Cependant, les visages de Ama Déolida et de Ada Siwo ne montrèrent aucune surprise. Harry par contre était très étonné et sentant la peur qui habitait la jeune fille, il usa rapidement de Légilimencie. Il eut la vision fugitive d'une case surpeuplée, d'un homme très gros qui criait, de femmes accroupies à la tête baissée et d'enfants nombreux et bruyants. C'était sombre, sale et dans un coin à l'écart, la jeune fille pleurait. Il cessa aussitôt son exploration de peur de la troubler encore plus et s'apprêta à écouter ce qu'elle avait à dire.

Elle jeta un coup d'œil vers eux et sembla tout à coup s'apaiser. Harry s'aperçut qu'elle avait le regard fixé sur Draco, sur les cheveux de Draco. Ah oui, encore cette histoire « d'argent brillant au soleil » ! Enfin, si ça pouvait la rassurer un peu ! Elle commença à parler mais non pas en anglais, même pas en tswana', dans un autre dialecte africain accompagné quelquefois de sons durs et de claquements de la langue. Mais ses examinateurs devaient la comprendre car Ama Déolida lui répondit dans la même langage. Cependant, comme ils avaient déjà assisté à la cérémonie, Draco et Harry comprirent à peu près ce qui se passait.

Elle s'appelait donc Boréa. Quand elle parla de son clan et de sa parentèle, les larmes lui montèrent aux yeux et Ama Déolida lui fit un signe d'apaisement. Elle montra deux fois ses deux mains pour dire son âge puis quand elle parla de son métier, elle eut sur le visage une expression bizarre. Elle détourna les yeux et ses mains se tordirent sur le bâton. Elle fit signe à la jeune sorcière qui était près de la porte et celle-ci apporta, en les tenant loin d'elle et avec un air de dégoût, deux paniers tressés serrés avec des couvercles fermés par des liens.

Quand ils s'ouvrirent, les spectateurs virent dans l'un un serpent, dans l'autre un rat. Les animaux ne bougeaient pas, ils semblaient raidis par la mort. De nouveau la jeune fille parla et il y avait des sanglots dans sa voix. Bizarrement, elle avait l'air de s'excuser. Etait-ce parce que ce qu'elle présentait à ses juges était répugnant ou y avait-il une autre raison ? Soudain, elle sortit du cercle de bois, se jeta aux pieds de Ama Déolida, courbée presque jusqu'au sol, les mains posées sur sa tête. Cette fois, les larmes ruisselaient sur ses joues et elle se mit à parler très vite, comme si en elle un barrage s'était rompu et que l'eau salée déferlait sur son visage sans qu'elle puisse se retenir.

C'était si étrange que Harry n'y tint plus, il sonda de nouveau son esprit par un court Légilimens. Il vit une scène assez violente. Le gros homme était debout, il hurlait et levait la main sur elle qui était recroquevillée à ses pieds. Un autre homme s'interposait et il tenait en main un bâton avec une pierre bleue. Un sorcier. Il criait lui aussi et finalement le gros homme allait se rasseoir avec un air buté. Harry comprit que Boréa avait des problèmes avec sa famille et il fut pris de sympathie pour elle. La scène avait pour lui un air de déjà-vu.

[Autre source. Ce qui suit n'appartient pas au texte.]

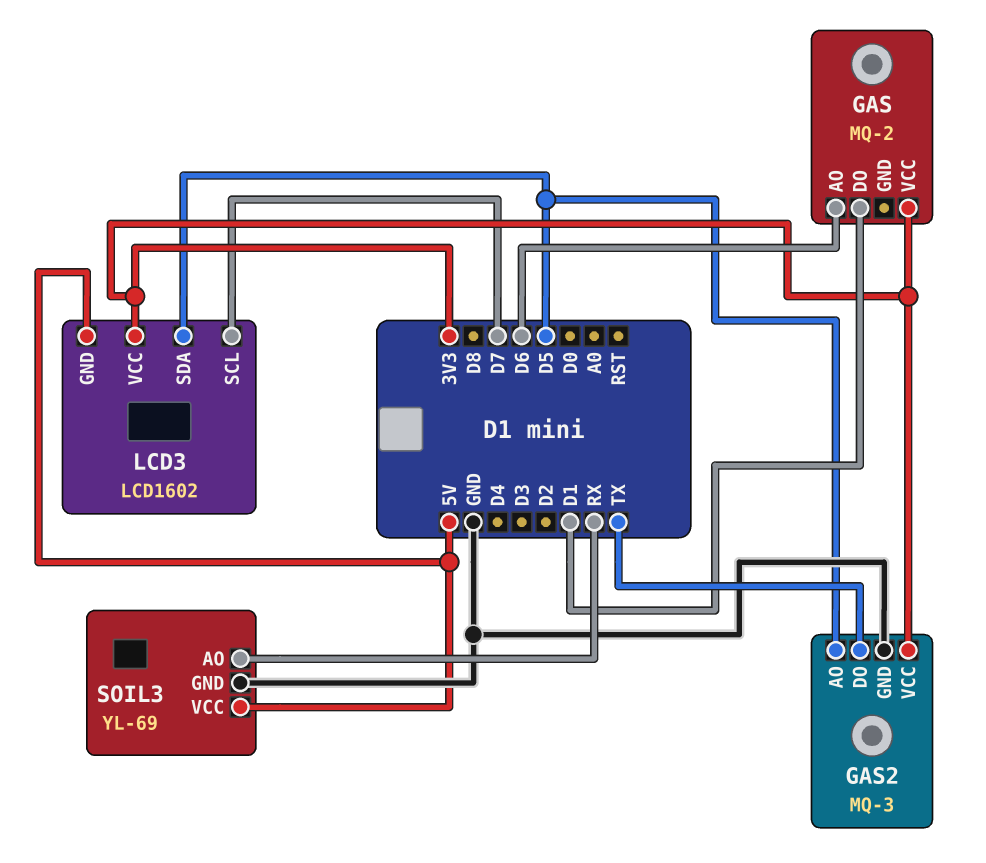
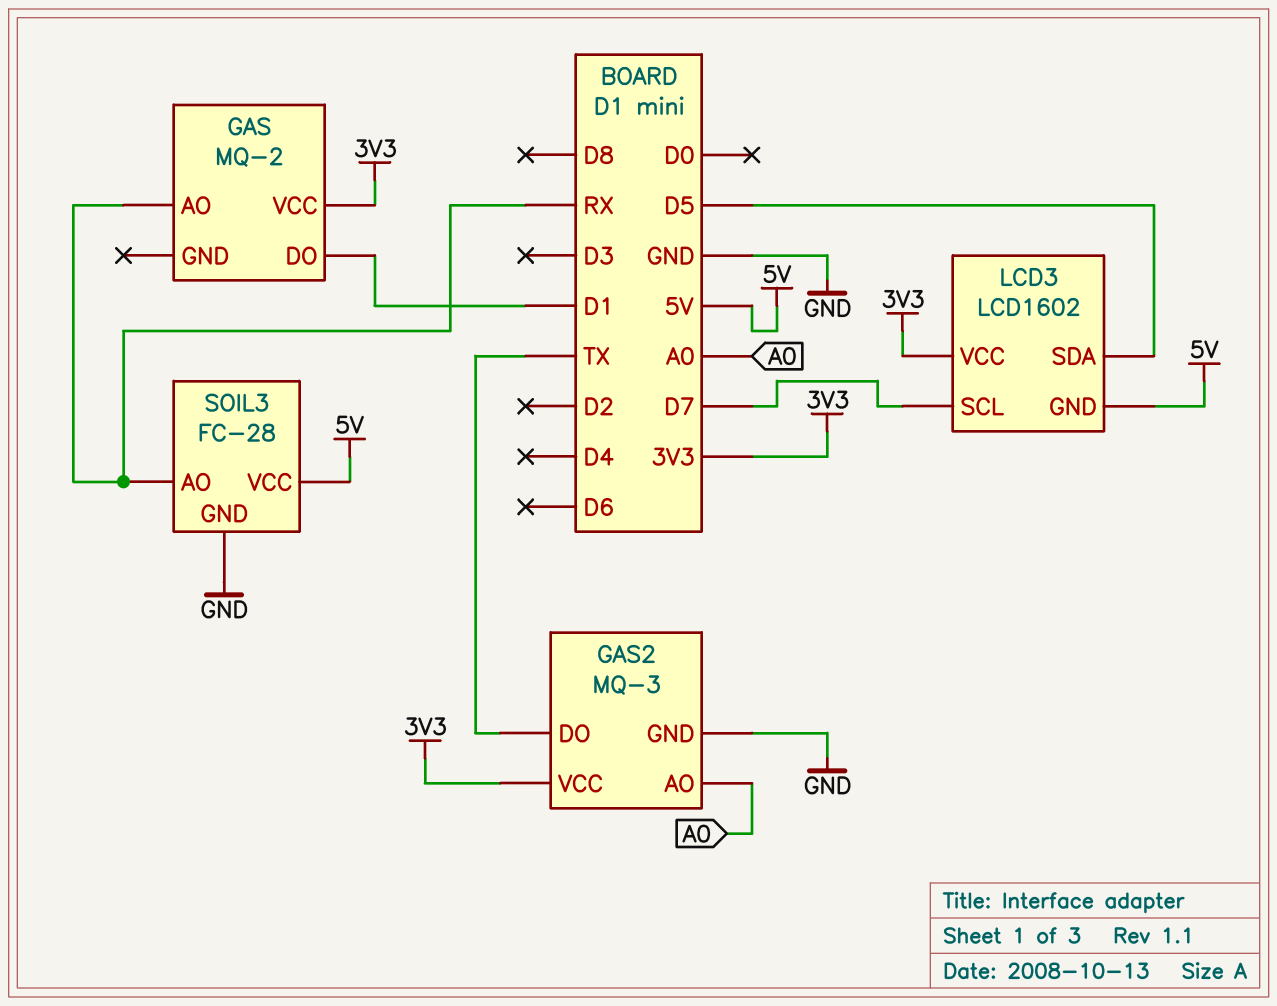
GAS pin AO: D6 -> RX
GAS2 pin AO: D5 -> A0
SOIL3: YL-69 -> FC-28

Pendant ce temps, Draco avait ramassé le bâton de la jeune fille qu'elle avait lâché et qui avait roulé jusqu'à ses pieds. Il n'y trouva aucune trace de magie. C'était vraiment une simple branche d'arbre qu'elle avait dû ramasser en chemin. Peut-être n'était-elle pas sorcière ? Etait-ce une Cracmol rejetée par sa famille ? Et pourquoi avait-elle regardé les paniers avec cet air coupable ? Comme si le fait d'avoir tué ces deux animaux, peu sympathiques pour beaucoup de gens, était quelque chose de mal. Il regarda Potter et le vit sourire doucement. Allons bon ! Le complexe du Sauveur le reprenait !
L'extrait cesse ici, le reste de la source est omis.